MATERIAL TO PROCESS -
=======

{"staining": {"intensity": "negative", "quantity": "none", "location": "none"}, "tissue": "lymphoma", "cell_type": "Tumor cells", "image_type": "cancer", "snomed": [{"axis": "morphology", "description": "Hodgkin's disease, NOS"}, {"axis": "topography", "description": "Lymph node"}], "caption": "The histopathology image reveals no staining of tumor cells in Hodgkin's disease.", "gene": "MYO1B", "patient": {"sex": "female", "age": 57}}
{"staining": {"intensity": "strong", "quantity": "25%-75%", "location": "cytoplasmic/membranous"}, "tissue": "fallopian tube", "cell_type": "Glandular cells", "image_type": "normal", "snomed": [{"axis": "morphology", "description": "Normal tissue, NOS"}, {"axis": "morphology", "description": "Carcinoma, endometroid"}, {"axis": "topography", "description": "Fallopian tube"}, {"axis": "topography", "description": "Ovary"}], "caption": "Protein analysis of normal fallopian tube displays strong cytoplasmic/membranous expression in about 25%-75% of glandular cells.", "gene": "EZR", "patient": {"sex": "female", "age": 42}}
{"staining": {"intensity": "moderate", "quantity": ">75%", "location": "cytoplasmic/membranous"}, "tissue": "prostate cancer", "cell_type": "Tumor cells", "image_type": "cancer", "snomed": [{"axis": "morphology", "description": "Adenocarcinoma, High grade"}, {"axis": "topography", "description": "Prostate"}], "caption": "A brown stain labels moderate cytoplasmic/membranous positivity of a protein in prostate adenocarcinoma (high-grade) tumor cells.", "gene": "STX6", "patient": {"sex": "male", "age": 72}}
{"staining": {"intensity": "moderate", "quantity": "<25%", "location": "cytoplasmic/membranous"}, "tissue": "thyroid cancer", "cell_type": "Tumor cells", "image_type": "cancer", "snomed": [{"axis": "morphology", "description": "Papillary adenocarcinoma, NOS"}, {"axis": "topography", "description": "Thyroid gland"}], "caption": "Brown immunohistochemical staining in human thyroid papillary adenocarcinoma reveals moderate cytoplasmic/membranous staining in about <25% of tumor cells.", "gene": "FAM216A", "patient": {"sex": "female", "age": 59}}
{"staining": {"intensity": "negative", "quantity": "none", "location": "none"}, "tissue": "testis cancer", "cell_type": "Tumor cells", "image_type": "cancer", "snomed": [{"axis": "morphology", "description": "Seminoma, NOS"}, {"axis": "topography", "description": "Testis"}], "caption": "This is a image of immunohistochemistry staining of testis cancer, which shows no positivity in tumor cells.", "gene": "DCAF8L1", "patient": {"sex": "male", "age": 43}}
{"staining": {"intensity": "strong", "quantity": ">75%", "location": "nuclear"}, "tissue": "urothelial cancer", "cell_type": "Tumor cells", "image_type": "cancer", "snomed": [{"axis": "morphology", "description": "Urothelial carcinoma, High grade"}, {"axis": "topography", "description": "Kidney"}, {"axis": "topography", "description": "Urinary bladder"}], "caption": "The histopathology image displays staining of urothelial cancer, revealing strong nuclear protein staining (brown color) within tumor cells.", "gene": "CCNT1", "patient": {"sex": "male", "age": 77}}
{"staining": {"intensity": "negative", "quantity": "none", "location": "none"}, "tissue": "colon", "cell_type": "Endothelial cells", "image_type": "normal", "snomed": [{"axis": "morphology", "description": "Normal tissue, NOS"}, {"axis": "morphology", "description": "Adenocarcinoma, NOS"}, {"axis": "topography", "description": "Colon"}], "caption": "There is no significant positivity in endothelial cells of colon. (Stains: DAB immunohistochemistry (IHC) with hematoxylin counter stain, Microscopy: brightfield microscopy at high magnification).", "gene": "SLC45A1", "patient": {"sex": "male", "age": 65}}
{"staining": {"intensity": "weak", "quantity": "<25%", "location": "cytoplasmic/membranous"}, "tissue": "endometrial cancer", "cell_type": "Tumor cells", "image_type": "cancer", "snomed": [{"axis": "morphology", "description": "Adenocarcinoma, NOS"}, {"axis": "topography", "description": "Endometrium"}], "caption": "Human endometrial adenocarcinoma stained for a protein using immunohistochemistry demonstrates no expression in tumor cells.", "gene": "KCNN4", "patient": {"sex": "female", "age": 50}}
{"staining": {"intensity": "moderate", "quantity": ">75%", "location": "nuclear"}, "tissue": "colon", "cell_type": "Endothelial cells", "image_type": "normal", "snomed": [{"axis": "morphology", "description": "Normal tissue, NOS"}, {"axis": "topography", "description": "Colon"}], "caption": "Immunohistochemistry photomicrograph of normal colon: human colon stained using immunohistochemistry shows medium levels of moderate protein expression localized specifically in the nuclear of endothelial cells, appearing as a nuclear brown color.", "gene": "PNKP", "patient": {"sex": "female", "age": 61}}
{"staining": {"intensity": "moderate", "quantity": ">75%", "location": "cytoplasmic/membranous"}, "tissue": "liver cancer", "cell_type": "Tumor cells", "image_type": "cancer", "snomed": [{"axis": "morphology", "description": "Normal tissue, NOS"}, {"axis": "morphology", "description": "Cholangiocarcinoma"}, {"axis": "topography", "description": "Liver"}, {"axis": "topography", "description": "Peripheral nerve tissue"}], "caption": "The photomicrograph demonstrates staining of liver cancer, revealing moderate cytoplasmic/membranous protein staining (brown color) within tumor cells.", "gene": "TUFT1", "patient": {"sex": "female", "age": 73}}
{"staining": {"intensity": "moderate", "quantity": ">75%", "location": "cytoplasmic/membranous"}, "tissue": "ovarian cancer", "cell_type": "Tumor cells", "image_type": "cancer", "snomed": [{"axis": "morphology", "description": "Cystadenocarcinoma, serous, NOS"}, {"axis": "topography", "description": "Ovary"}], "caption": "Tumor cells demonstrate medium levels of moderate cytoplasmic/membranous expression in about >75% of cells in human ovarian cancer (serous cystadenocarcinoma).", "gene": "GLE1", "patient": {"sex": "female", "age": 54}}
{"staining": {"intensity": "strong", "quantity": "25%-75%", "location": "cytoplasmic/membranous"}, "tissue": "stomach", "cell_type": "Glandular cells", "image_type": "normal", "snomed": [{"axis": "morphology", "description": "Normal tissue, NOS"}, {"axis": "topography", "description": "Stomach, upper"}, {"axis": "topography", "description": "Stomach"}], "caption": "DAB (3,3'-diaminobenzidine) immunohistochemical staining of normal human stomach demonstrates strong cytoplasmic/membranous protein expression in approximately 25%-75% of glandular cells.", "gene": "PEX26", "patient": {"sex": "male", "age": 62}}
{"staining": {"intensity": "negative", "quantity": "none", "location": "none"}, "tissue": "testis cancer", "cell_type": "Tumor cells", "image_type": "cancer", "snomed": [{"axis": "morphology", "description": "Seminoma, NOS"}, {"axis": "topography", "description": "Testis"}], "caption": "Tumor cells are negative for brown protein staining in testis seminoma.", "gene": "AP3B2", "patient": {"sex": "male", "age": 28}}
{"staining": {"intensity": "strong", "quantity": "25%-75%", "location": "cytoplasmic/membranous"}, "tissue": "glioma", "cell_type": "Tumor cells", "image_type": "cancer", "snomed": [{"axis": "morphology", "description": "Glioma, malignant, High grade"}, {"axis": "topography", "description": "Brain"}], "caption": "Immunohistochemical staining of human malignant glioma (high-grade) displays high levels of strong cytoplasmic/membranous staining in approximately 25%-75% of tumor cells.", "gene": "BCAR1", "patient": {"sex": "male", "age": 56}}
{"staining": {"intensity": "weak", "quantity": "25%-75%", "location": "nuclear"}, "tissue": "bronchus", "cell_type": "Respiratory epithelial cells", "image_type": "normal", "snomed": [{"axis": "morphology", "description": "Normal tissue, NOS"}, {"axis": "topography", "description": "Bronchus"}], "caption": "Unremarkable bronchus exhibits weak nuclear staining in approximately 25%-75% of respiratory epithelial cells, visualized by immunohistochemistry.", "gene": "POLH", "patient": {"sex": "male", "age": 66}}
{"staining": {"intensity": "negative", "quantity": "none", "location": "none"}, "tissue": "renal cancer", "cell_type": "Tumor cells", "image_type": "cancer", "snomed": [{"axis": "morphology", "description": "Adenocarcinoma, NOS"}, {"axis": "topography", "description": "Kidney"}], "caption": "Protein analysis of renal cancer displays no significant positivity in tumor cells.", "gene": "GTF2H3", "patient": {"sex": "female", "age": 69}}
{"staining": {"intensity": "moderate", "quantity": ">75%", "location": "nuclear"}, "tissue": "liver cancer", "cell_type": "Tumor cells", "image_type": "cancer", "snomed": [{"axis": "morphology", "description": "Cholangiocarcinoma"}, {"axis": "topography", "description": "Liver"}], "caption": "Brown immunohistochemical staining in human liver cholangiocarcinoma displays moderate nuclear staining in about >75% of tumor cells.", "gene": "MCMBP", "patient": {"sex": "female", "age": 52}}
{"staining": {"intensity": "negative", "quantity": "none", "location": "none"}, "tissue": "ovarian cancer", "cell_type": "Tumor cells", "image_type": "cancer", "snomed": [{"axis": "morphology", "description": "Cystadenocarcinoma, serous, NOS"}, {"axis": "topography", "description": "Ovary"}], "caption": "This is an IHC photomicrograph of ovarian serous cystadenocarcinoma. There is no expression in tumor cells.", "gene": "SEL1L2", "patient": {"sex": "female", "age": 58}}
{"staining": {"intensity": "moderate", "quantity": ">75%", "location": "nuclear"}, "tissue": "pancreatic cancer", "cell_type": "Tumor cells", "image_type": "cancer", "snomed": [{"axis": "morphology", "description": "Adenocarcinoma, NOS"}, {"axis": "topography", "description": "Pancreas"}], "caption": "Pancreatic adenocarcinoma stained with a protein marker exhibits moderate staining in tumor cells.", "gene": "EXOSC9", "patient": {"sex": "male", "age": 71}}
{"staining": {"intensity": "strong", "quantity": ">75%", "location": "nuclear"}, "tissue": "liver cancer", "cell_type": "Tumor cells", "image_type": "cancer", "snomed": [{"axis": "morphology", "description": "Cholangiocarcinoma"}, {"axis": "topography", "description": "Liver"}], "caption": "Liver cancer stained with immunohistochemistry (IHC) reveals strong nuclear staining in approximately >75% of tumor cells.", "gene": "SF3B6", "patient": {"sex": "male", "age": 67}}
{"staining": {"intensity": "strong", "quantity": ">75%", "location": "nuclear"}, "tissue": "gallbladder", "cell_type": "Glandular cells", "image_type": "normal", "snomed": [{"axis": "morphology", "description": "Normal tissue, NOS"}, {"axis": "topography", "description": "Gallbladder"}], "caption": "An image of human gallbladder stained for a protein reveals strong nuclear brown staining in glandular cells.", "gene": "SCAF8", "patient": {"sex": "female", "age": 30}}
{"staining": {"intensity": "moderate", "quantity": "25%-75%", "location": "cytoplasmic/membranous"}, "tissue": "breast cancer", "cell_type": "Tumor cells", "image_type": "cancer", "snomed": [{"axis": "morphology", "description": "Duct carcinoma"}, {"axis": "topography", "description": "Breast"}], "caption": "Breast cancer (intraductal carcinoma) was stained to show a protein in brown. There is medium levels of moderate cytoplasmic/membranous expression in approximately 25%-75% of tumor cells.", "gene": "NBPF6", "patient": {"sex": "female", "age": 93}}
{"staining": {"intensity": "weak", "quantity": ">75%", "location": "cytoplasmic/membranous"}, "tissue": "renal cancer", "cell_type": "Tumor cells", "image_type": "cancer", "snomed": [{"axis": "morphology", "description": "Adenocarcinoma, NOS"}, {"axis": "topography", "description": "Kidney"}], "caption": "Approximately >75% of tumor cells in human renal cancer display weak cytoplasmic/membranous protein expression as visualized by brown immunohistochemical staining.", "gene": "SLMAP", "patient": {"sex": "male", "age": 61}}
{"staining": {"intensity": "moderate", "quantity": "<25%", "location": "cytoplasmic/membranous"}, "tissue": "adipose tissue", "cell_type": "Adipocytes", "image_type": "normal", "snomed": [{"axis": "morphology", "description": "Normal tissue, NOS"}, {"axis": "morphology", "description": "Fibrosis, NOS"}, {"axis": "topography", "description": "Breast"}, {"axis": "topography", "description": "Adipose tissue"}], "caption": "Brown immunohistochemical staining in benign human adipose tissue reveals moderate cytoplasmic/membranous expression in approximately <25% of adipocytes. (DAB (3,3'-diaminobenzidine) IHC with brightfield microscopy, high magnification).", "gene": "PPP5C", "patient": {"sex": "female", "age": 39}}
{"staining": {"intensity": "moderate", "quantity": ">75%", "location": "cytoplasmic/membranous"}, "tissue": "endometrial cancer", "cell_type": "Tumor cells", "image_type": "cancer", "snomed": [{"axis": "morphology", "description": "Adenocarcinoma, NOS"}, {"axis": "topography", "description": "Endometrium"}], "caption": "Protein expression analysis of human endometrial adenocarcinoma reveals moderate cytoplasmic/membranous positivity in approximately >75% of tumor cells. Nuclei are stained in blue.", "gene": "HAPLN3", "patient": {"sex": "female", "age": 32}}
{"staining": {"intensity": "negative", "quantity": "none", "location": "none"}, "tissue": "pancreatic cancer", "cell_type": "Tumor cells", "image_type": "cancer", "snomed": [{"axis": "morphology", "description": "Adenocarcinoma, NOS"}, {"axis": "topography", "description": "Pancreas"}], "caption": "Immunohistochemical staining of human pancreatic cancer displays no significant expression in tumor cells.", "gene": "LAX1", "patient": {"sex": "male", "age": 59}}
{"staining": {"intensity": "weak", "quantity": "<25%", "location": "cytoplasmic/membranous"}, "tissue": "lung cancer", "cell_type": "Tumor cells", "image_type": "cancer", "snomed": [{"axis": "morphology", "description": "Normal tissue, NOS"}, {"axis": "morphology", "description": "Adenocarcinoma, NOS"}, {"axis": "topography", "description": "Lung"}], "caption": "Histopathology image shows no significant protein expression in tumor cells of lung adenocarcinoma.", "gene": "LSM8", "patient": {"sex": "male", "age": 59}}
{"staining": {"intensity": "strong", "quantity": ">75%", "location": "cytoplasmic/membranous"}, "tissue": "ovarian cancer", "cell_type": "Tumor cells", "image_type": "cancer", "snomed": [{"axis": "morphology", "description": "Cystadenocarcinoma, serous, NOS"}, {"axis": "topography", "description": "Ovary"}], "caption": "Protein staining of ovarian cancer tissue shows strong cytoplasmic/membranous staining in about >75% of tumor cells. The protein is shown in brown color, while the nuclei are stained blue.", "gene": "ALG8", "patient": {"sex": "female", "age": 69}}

=======

BRIEF -
Could you repeat exactly the lines in the listing above from the one with "photomicrograph demonstrates staining" down to the one with "cells demonstrate medium"? Include both of those lines.

WRITTEN RESPONSE -
{"staining": {"intensity": "moderate", "quantity": ">75%", "location": "cytoplasmic/membranous"}, "tissue": "liver cancer", "cell_type": "Tumor cells", "image_type": "cancer", "snomed": [{"axis": "morphology", "description": "Normal tissue, NOS"}, {"axis": "morphology", "description": "Cholangiocarcinoma"}, {"axis": "topography", "description": "Liver"}, {"axis": "topography", "description": "Peripheral nerve tissue"}], "caption": "The photomicrograph demonstrates staining of liver cancer, revealing moderate cytoplasmic/membranous protein staining (brown color) within tumor cells.", "gene": "TUFT1", "patient": {"sex": "female", "age": 73}}
{"staining": {"intensity": "moderate", "quantity": ">75%", "location": "cytoplasmic/membranous"}, "tissue": "ovarian cancer", "cell_type": "Tumor cells", "image_type": "cancer", "snomed": [{"axis": "morphology", "description": "Cystadenocarcinoma, serous, NOS"}, {"axis": "topography", "description": "Ovary"}], "caption": "Tumor cells demonstrate medium levels of moderate cytoplasmic/membranous expression in about >75% of cells in human ovarian cancer (serous cystadenocarcinoma).", "gene": "GLE1", "patient": {"sex": "female", "age": 54}}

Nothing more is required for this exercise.